Between 2020 and 2023, I volunteered with AAP’s social media and central teams, mainly during the Delhi elections, working on their digital campaigns, meme content and youth outreach. I don’t hide that. But that chapter ended well before the CJP started. I wanted to focus on my own life, applied to universities and moved to the US for my Master’s degree. The CJP is not tied to the AAP or any political formation. The crackdown, threats and political reactions, he says, prove the anger behind CJP is real.
Why did the cockroach become the symbol?
It was instinctive initially, but the symbolism holds up. The cockroach survives. You try to crush it, poison it, drive it out and it comes back. Cockroaches do not appear in clean, functioning places. When unemployed youth are described as cockroaches and parasites, there is something powerful about reclaiming that identity rather than feeling ashamed of it. The symbol says: we are still here.

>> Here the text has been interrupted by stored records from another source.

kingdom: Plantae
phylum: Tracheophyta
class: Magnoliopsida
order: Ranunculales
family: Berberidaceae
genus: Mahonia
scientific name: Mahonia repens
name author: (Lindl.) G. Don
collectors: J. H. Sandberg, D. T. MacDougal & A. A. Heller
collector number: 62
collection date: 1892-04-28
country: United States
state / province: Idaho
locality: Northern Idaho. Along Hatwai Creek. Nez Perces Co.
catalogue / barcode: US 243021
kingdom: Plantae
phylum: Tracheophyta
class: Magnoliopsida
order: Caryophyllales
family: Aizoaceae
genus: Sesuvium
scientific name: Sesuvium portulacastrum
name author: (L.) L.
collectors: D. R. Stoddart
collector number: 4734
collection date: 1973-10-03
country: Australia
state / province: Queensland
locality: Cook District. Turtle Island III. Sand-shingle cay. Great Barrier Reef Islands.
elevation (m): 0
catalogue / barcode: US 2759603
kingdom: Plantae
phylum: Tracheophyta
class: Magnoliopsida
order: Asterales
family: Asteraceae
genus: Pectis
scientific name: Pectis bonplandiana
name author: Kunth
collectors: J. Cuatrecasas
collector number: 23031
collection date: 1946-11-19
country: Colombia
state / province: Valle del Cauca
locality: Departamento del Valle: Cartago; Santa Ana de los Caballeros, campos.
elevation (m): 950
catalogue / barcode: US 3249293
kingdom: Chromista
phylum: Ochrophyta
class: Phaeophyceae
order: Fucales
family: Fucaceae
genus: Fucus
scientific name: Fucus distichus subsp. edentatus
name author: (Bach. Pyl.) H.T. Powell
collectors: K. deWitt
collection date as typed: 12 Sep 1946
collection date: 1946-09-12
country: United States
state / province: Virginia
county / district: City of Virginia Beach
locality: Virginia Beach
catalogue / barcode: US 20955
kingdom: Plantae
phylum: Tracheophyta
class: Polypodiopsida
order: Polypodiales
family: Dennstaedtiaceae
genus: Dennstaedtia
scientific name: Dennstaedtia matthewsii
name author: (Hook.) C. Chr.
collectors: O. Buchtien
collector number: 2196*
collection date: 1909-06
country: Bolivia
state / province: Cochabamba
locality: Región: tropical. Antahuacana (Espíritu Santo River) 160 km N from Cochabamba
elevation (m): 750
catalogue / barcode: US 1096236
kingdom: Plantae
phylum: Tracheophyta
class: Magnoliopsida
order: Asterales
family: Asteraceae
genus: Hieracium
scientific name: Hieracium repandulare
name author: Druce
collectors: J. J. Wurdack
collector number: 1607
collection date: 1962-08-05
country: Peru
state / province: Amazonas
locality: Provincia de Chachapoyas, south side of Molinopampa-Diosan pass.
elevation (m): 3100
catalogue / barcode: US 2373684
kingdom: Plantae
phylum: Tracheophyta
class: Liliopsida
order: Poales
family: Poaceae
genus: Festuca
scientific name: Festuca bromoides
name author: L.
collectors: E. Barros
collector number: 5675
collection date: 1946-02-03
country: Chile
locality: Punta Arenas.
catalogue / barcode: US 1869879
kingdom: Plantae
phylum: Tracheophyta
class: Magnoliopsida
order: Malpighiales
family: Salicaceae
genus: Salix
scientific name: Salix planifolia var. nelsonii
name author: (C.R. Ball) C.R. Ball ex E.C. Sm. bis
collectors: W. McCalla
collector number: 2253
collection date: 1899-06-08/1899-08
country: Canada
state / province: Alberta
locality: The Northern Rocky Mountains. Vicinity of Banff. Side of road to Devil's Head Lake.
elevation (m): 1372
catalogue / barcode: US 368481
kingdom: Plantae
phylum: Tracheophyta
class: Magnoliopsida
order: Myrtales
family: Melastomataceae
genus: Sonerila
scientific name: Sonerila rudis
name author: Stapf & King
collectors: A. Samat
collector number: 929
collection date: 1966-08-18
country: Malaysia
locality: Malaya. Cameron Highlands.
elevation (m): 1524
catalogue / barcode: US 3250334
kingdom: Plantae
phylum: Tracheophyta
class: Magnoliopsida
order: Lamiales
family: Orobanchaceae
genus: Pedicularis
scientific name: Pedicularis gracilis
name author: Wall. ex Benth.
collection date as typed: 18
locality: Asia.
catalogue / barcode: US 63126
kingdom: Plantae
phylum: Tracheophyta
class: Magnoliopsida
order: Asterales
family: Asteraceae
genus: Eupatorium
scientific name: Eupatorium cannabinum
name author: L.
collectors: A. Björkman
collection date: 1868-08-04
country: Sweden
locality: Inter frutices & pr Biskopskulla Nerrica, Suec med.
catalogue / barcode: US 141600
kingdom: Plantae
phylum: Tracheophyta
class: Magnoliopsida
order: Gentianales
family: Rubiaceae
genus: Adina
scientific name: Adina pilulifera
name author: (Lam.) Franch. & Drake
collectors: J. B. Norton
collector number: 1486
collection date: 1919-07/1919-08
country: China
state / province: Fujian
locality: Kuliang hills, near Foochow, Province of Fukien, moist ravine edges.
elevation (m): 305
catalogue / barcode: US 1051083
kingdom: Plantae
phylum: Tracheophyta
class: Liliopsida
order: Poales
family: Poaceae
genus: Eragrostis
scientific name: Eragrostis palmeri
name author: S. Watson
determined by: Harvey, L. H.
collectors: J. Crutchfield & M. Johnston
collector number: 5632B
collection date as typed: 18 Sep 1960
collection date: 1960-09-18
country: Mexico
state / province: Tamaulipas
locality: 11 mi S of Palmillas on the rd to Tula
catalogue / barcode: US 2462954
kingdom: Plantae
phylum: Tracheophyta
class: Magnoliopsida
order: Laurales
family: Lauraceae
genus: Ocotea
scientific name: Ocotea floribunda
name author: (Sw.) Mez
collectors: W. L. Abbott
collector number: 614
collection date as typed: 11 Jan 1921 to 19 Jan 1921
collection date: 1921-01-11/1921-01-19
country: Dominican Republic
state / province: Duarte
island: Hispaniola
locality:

What do you make of the crackdown?
Students lost a year of their lives to an exam that was compromised and the system was largely silent. When a satirical party with a cockroach symbol started asking uncomfortable questions about that silence, there was urgency, accounts were withheld, we were pressurised and there were allegations of foreign conspiracies. That tells you something about what is considered a genuine threat. The problem is that noise was never the source of the anger. If you shut it down, the anger will find another outlet. The conditions that created the CJP have not been addressed. They have barely been acknowledged.
How do you respond to allegations of foreign funding or opposition backing?
No evidence has been produced because there is no evidence. I was one exhausted person in a Boston apartment, using AI tools and scrambling to keep a crashing website alive. A coordinated foreign-backed ‘influence operation’ does not look like that. It does not involve frantically pulling together seven or eight volunteers because the response had become impossible to manage alone.
On the allegation of foreign influence, I shared a live screen recording of the Instagram analytics. The numbers showed 94.7 per cent of the audience was from India. The US was second at one per cent. These allegations are designed to shift the conversation away from the real question, which is why are so many young people connected with us.
Why have you refused to engage with most media platforms in India?
A large part of the Indian media no longer feels independent to many young people, and honestly, I share that concern. Serious questions are already being raised about its credibility. We repeatedly see retired judges receiving government appointments. People naturally begin to wonder whether there is a quid pro quo. The same pattern plays out in the media: organisations closely tied to political and corporate interests stop representing citizens and start representing power. I am willing to speak to journalists genuinely interested in understanding why this movement resonated. There are outlets that will only engage if they can find a conspiracy angle. I have no interest in being a spectacle for that kind of coverage.
What next?
I cannot simply walk away. Too many people wrote saying they saw their frustrations reflected in the CJP and wanted it to continue in some form. I owe them more than a tweet and a crashed website. The immediate next step is listening and understanding what members actually care about and what kind of politics they want to see. We are still working out whether the CJP will eventually become a political party or remain a digital pressure platform. What I can say is that this has become a movement and the conditions that produced it have not disappeared.
Have you always been political?
I studied journalism in Pune and was always drawn to how narratives are built, how power communicates and how media shapes public perception. Working on political campaigns deepened that understanding. But I also think that many young Indians become political through experience rather than ideology. An exam leak makes you political. Unemployment makes you political. Institutional failure makes you political. At some point, the system forces itself into your life, whether you were looking for politics or not.